The government commissioned study from an economic consultant in October. The report came back saying, 'New rental projects need high rents to be viable.' So the government is now looking at how exactly can it create the conditions allowing high rents. Obviously, if it gets rid of rent controls, this is a quick answer. The author of the study did a survey of the private sector building industry and wrote, 'Industry representatives indicate there is little prospect for significant new private rental housing to be built without changes to their cost structures.'

How do you change the cost structure of a building? You reduce the standards required for construction, the plumbing systems, electrical systems and other things. The private sector has argued for many years Ontario is the most over-regulated building sector in North America. There are some pretty ominous things they want to do. They want to change the Occupational Health and Safety Act which among other things governs the safety rules on construction sites.

These plans were welcomed with open arms by the Ontario Home Builders Association. Al Leach, the Minister for Municipal Affairs and Housing, famous for saying he knows as much about housing as he could fit on the head of a pin, published a consultation paper in January titled "Back to Basics." He was quoted as saying his aim was to strip Ontario's Building Code of any regulation "that unnecessarily increases the cost of housing but doesn't necessarily improve health and safety."

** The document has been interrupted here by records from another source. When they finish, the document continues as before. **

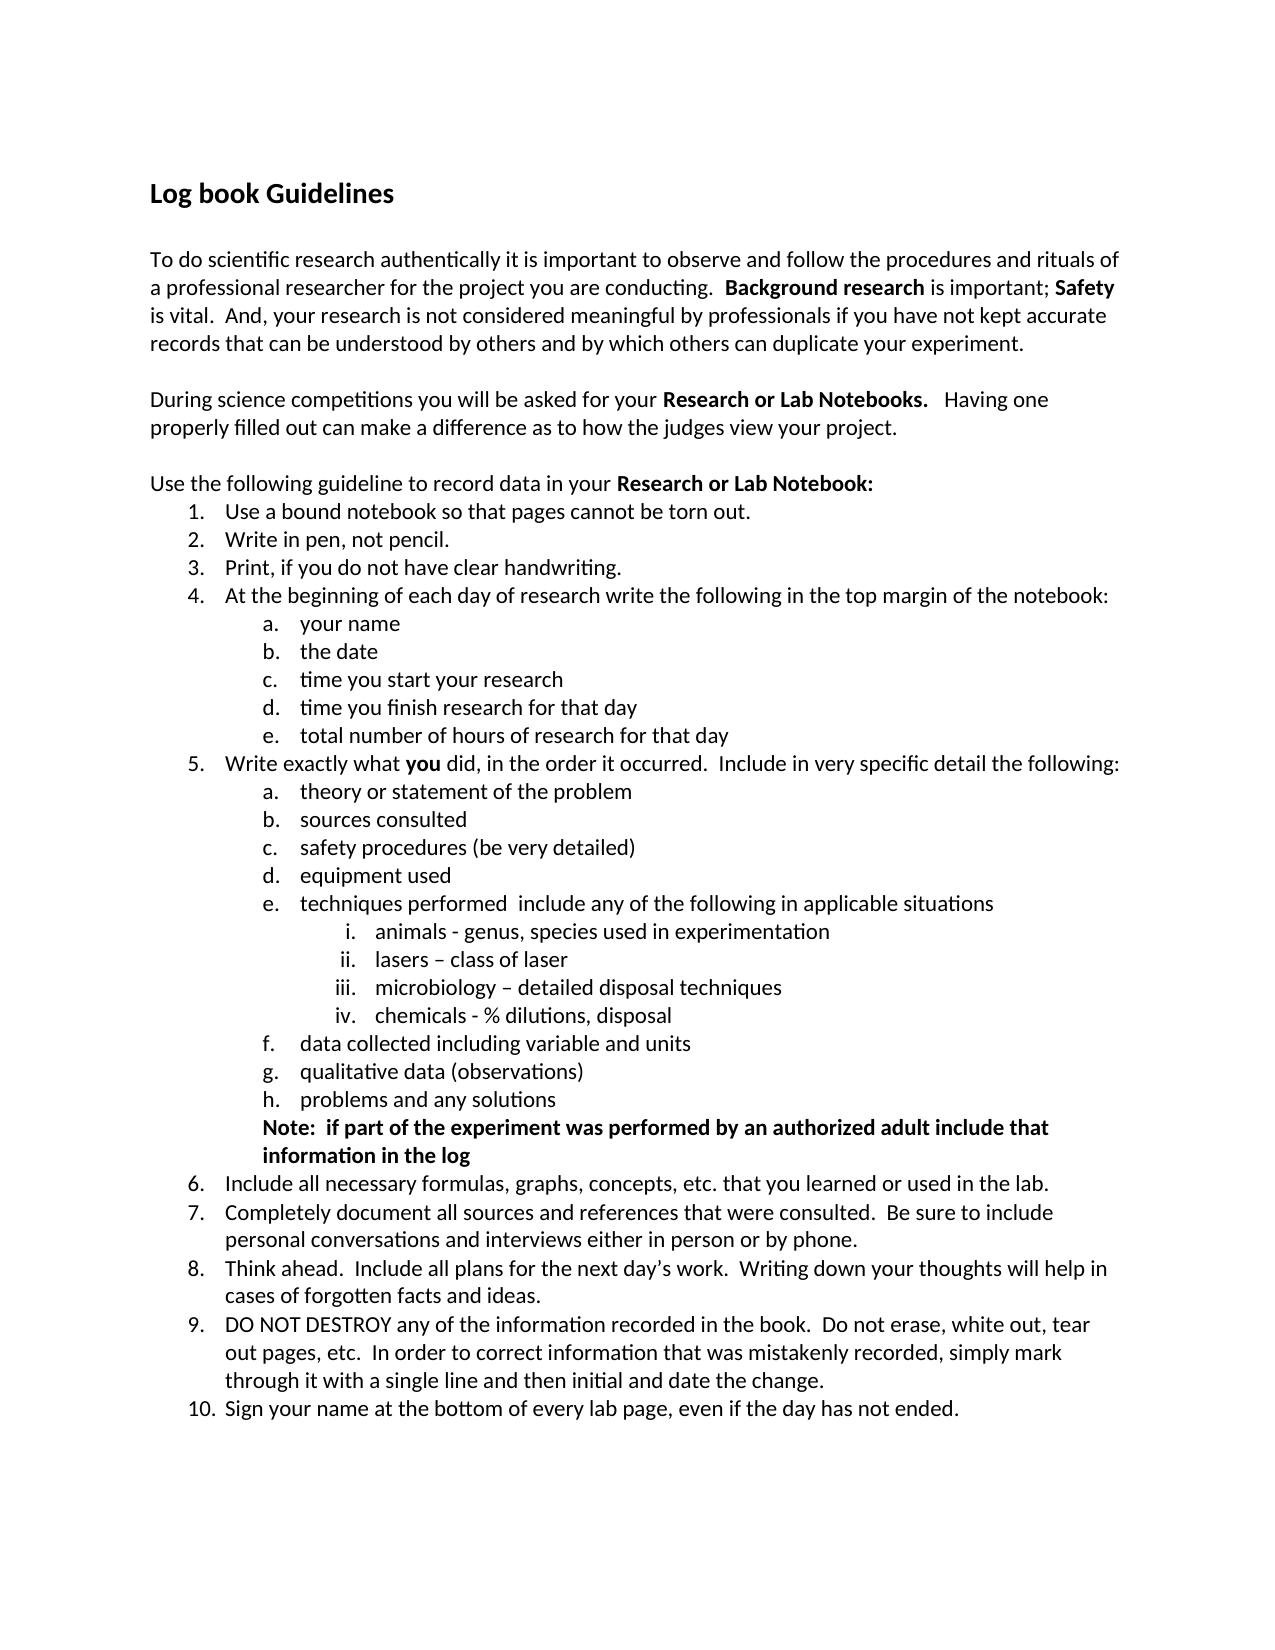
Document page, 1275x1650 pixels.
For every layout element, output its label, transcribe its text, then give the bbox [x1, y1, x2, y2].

list microbiology – detailed disposal techniques [356, 973, 1125, 1001]
text Use the following guideline to record data in your Research or Lab Notebook: [150, 469, 1125, 497]
list Print, if you do not have clear handwriting. [187, 553, 1125, 581]
list Write in pen, not pencil. [187, 525, 1125, 553]
list sources consulted [262, 805, 1125, 833]
text Note: if part of the experiment was performed by an authorized adult include that information in the log [262, 1113, 1125, 1169]
subtitle Log book Guidelines [150, 175, 1125, 211]
text During science competitions you will be asked for your Research or Lab Notebooks. Having one properly filled out can make a difference as to how the judges view your project. [150, 385, 1125, 441]
list Include all necessary formulas, graphs, concepts, etc. that you learned or used in the lab. [187, 1169, 1125, 1198]
list animals - genus, species used in experimentation [356, 917, 1125, 945]
list techniques performed include any of the following in applicable situations [262, 889, 1125, 917]
list theory or statement of the problem [262, 777, 1125, 805]
list Write exactly what you did, in the order it occurred. Include in very specific detail the following: [187, 749, 1125, 777]
list the date [262, 637, 1125, 665]
list data collected including variable and units [262, 1029, 1125, 1057]
list time you start your research [262, 665, 1125, 693]
list Use a bound notebook so that pages cannot be torn out. [187, 497, 1125, 525]
list chemicals - % dilutions, disposal [356, 1001, 1125, 1029]
list lasers – class of laser [356, 945, 1125, 973]
list equipment used [262, 861, 1125, 889]
list At the beginning of each day of research write the following in the top margin of the notebook: [187, 581, 1125, 609]
list problems and any solutions [262, 1086, 1125, 1113]
list time you finish research for that day [262, 693, 1125, 721]
list qualitative data (observations) [262, 1057, 1125, 1086]
list Think ahead. Include all plans for the next day’s work. Writing down your thoughts will help in cases of forgotten facts and ideas. [187, 1254, 1125, 1310]
list your name [262, 609, 1125, 637]
list Completely document all sources and references that were consulted. Be sure to include personal conversations and interviews either in person or by phone. [187, 1198, 1125, 1254]
list safety procedures (be very detailed) [262, 833, 1125, 861]
list DO NOT DESTROY any of the information recorded in the book. Do not erase, white out, tear out pages, etc. In order to correct information that was mistakenly recorded, simply mark through it with a single line and then initial and date the change. [187, 1310, 1125, 1394]
list Sign your name at the bottom of every lab page, even if the day has not ended. [187, 1394, 1125, 1422]
text To do scientific research authentically it is important to observe and follow the procedures and rituals of a professional researcher for the project you are conducting. Background research is important; Safety is vital. And, your research is not considered meaningful by professionals if you have not kept accurate records that can be understood by others and by which others can duplicate your experiment. [150, 245, 1125, 357]
list total number of hours of research for that day [262, 721, 1125, 749]
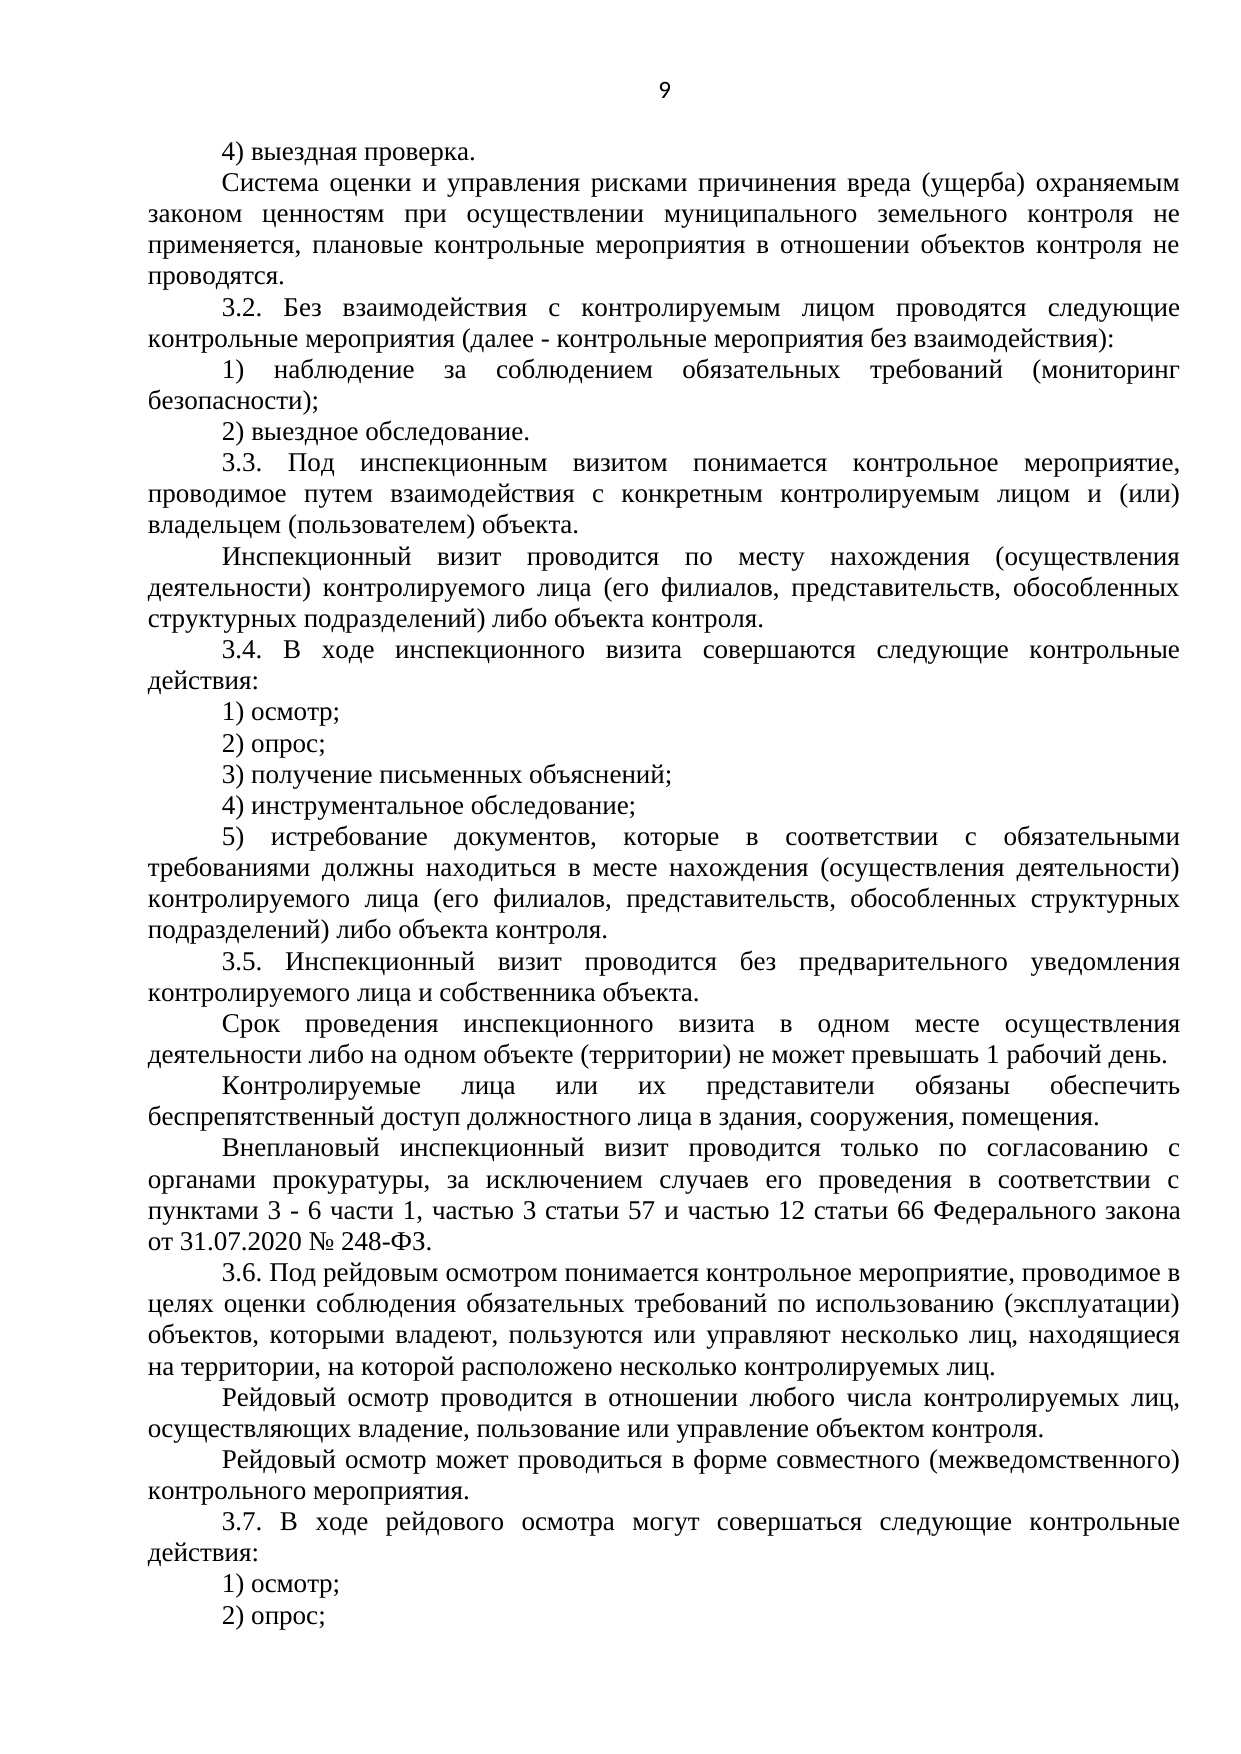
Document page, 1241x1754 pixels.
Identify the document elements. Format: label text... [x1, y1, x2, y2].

text 3.3. Под инспекционным визитом понимается контрольное мероприятие, проводимое путем взаимодействия с конкретным контролируемым лицом и (или) владельцем (пользователем) объекта. [148, 446, 1181, 540]
text 2) опрос; [148, 727, 1181, 758]
text 2) опрос; [148, 1599, 1181, 1630]
text 4) инструментальное обследование; [148, 789, 1181, 820]
text 3) получение письменных объяснений; [148, 758, 1181, 789]
text Срок проведения инспекционного визита в одном месте осуществления деятельности либо на одном объекте (территории) не может превышать 1 рабочий день. [148, 1007, 1181, 1069]
text 1) осмотр; [148, 696, 1181, 727]
text 1) осмотр; [148, 1568, 1181, 1599]
list 2) выездное обследование. [148, 415, 1181, 446]
text Инспекционный визит проводится по месту нахождения (осуществления деятельности) контролируемого лица (его филиалов, представительств, обособленных структурных подразделений) либо объекта контроля. [148, 540, 1181, 633]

According to a Toronto Star report, it turned out one of those building code regulations that could have been eliminated had to do with wheelchair accessibility! On Wednesday, February 14, Leach backed away from the paper, and later Vince Brescia, a special advisor to the minister, said Leach had never read the document before issuing it!

He said "Back to Basics" was "badly worded," and was "meant to be a statistical thing." The advisor said the government's real intent is to remove regulations designed to save energy and protect the environment, such as requirements for insulation and window glazing. To date the document has not been withdrawn or rewritten.

Michael Shapcott said while they may stumble along the way, we should have no doubts about the determination of the Conservatives to stay on this course.

This government has an absolutely clear vision of where it wants to go. It has a very detailed agenda it is intending to pursue. They know what they want and don't want to hear.

While we have difficulties speaking with them, they are meeting, on a regular basis, with the key organizations representing private landlords, private developers and private builders to flesh out this agenda. The Conservatives are obsessed with moving away from the post-war consensus of the government having a legitimate role in low- and moderate-income housing.

It is committed to moving towards a scenario where the only role government will have is creating market conditions at the upper end of the rental market. Then private landlords will build and charge enough rent to recover their costs and leave the rest of the population to deal with the leftovers.

The co-op movement has to meet this ideology head on. In reality housing is not just an ideological question. For those of us living in co-ops it is a question of home. It's where we live. It's the basis of our lives.

Note: The following article appeared in the April 1996 edition of our DAM newsletter and reflects rising concerns over the co-operative movement's future in an increasingly hostile environment. Since this article came out, co-operatives joined together and have won many battles to continue to exist. While the war isn't over, our prospects have greatly improved.